Information supplied:
------------------------

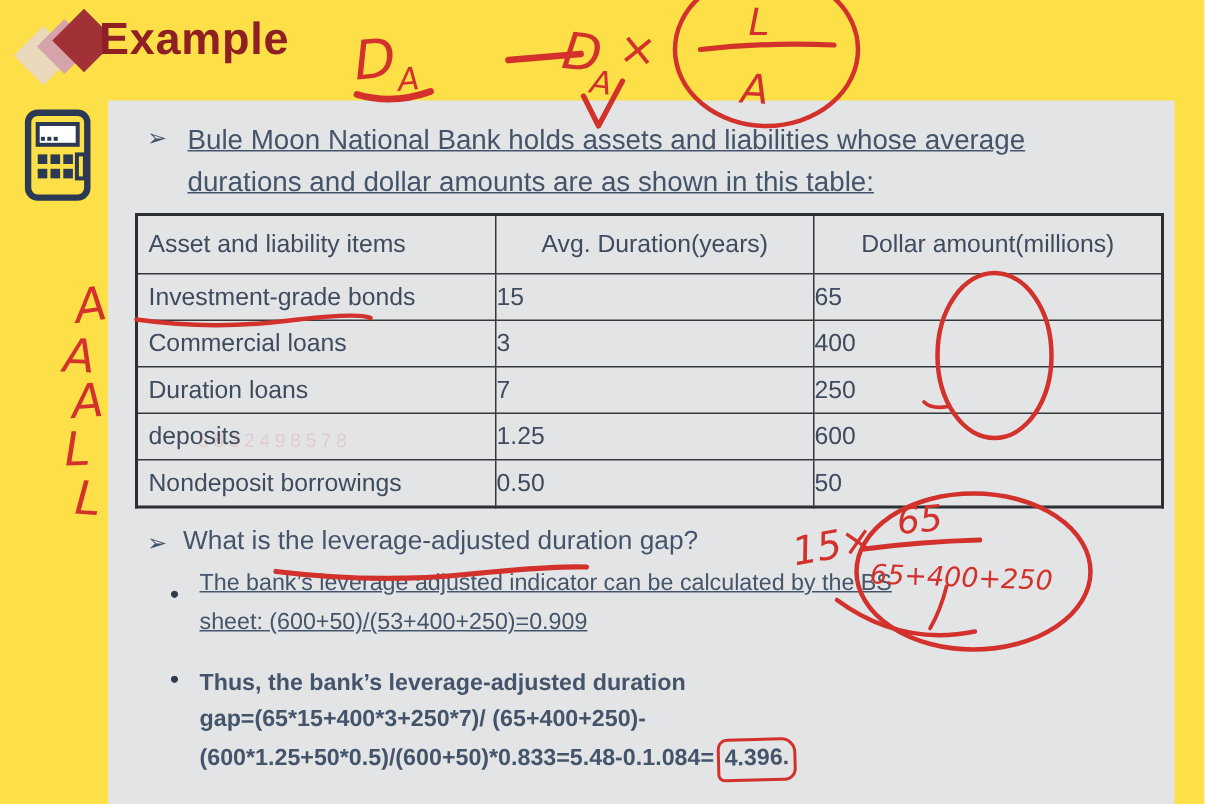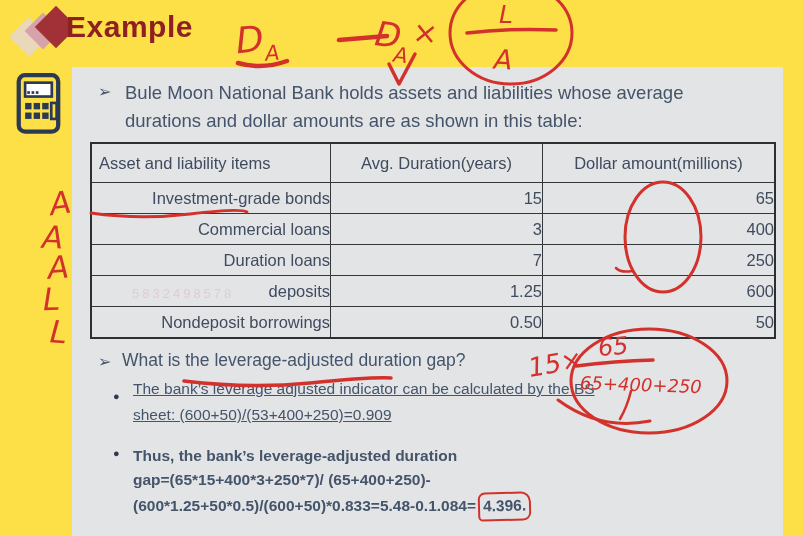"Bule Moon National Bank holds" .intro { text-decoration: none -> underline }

------------------------

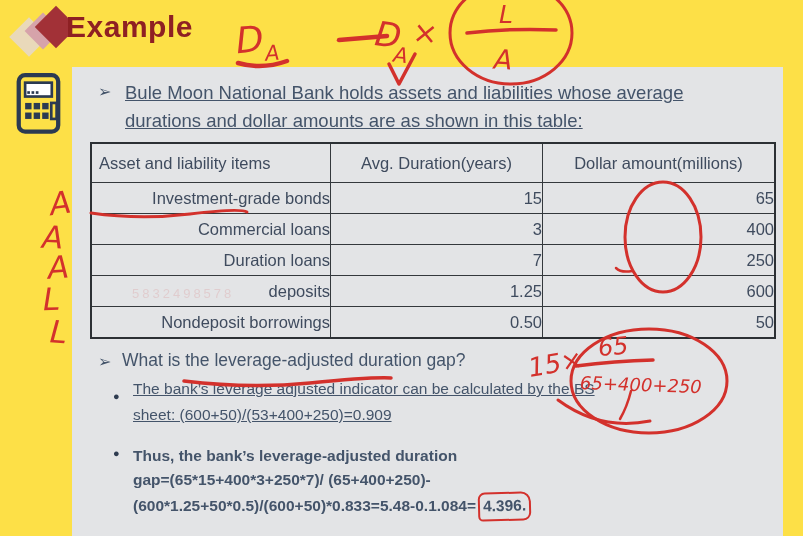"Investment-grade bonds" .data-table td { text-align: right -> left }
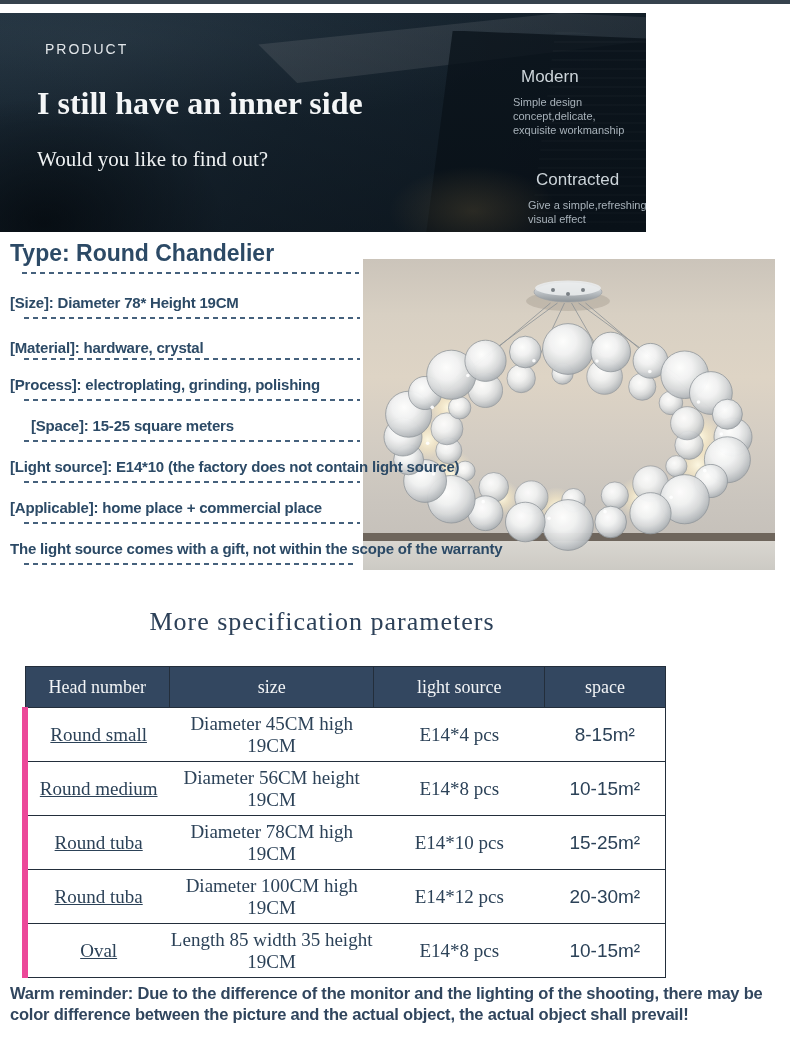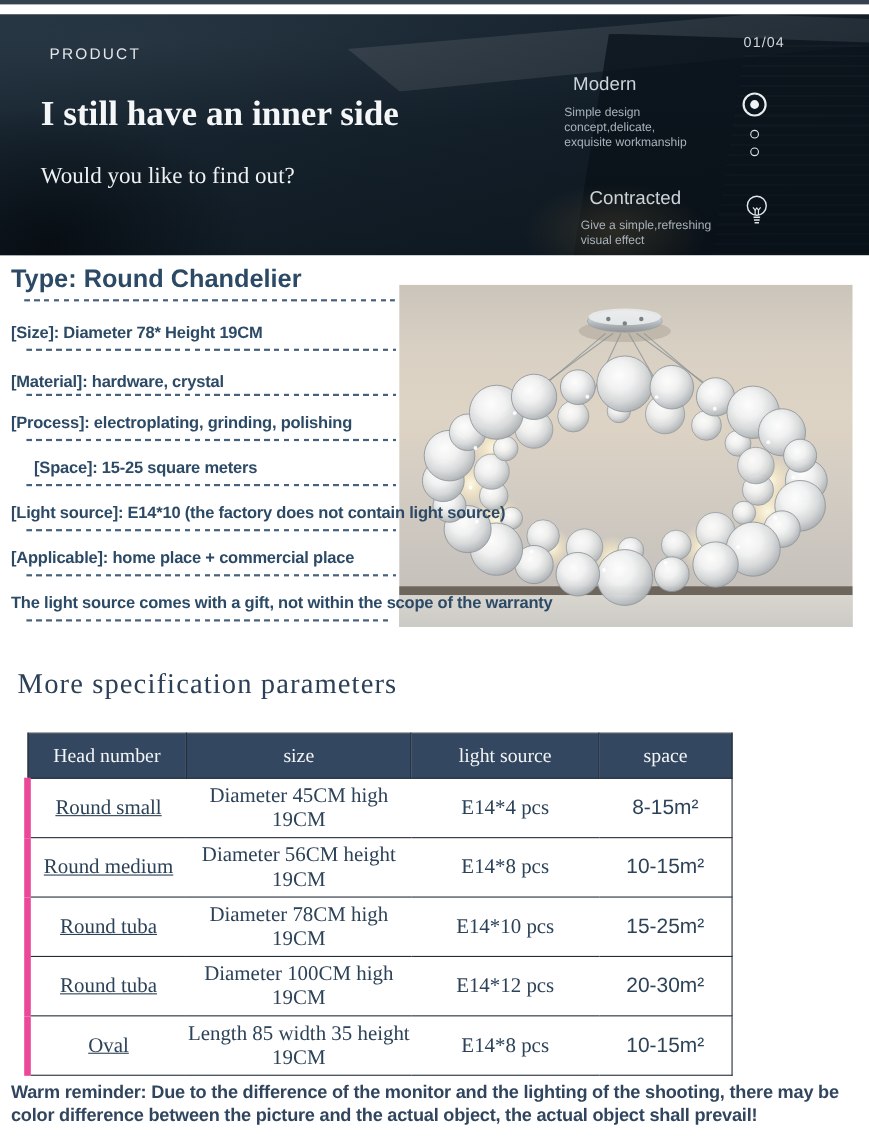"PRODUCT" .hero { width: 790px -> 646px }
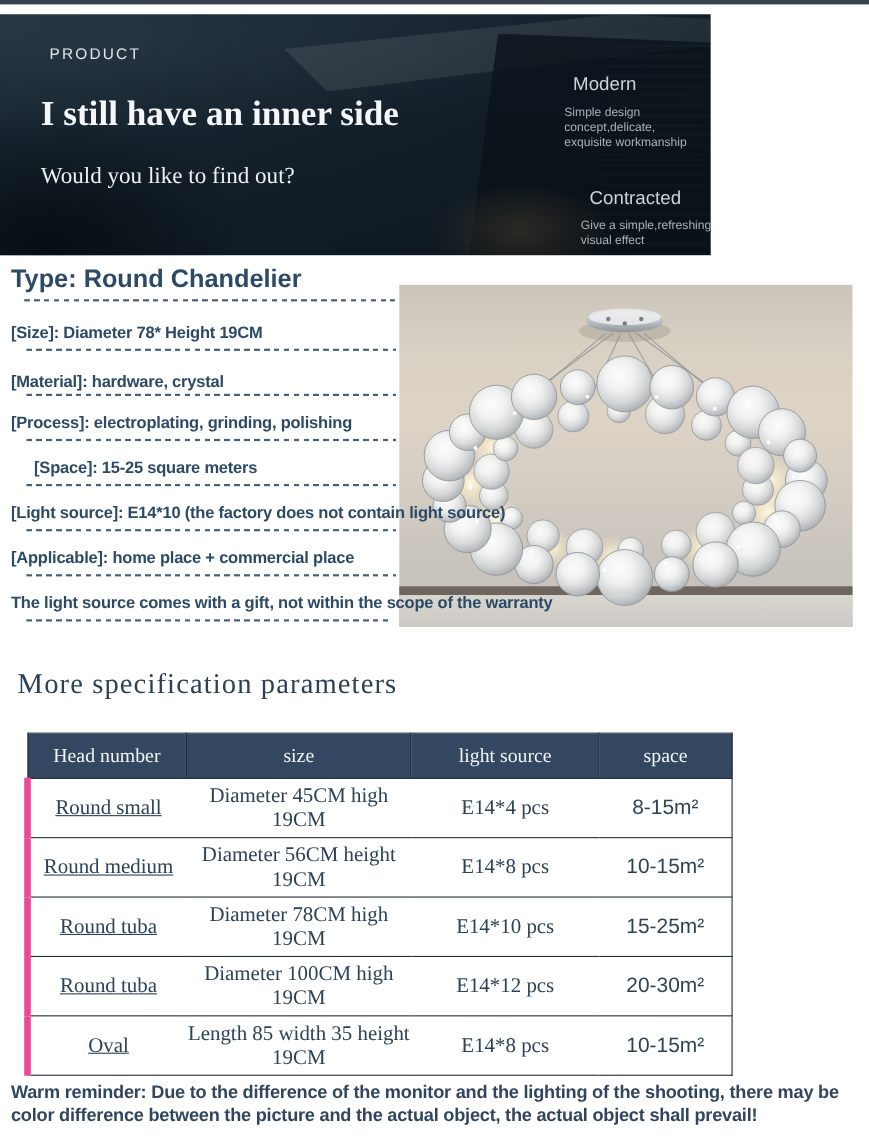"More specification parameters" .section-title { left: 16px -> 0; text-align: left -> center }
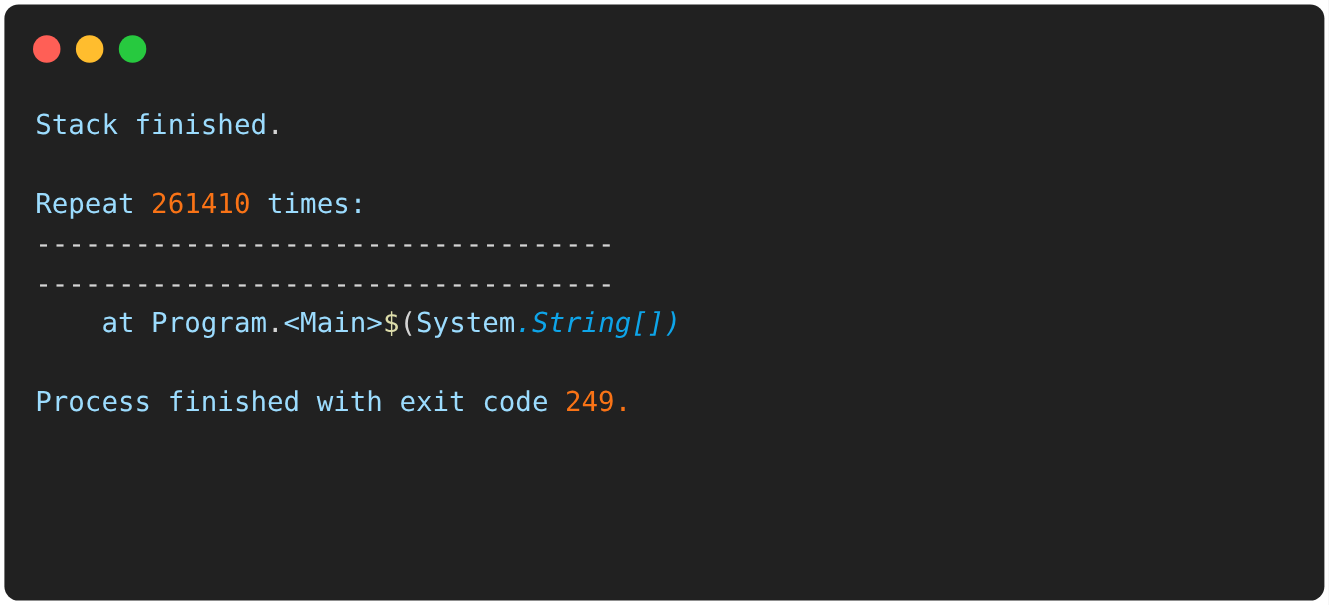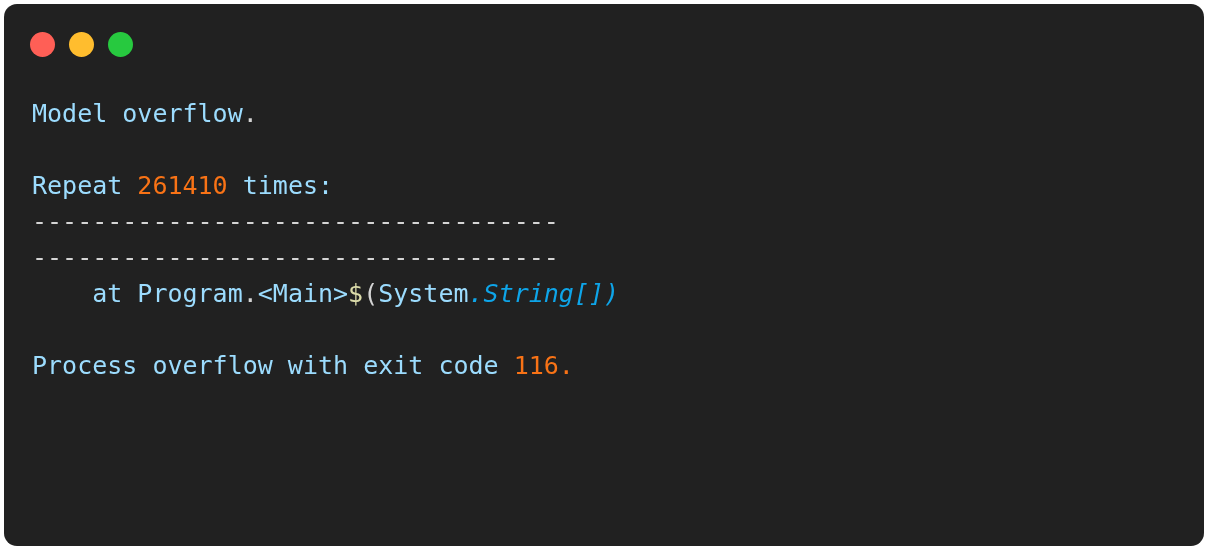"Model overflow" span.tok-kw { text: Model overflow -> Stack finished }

------------------------

In the material above, the stretch from the line with "width: 790px ->" through the line with "text: Model overflow" is to be given again exactly, minus the pictures.

Reply to the task:
"PRODUCT" .hero { width: 790px -> 646px }
"More specification parameters" .section-title { left: 16px -> 0; text-align: left -> center }
"Model overflow" span.tok-kw { text: Model overflow -> Stack finished }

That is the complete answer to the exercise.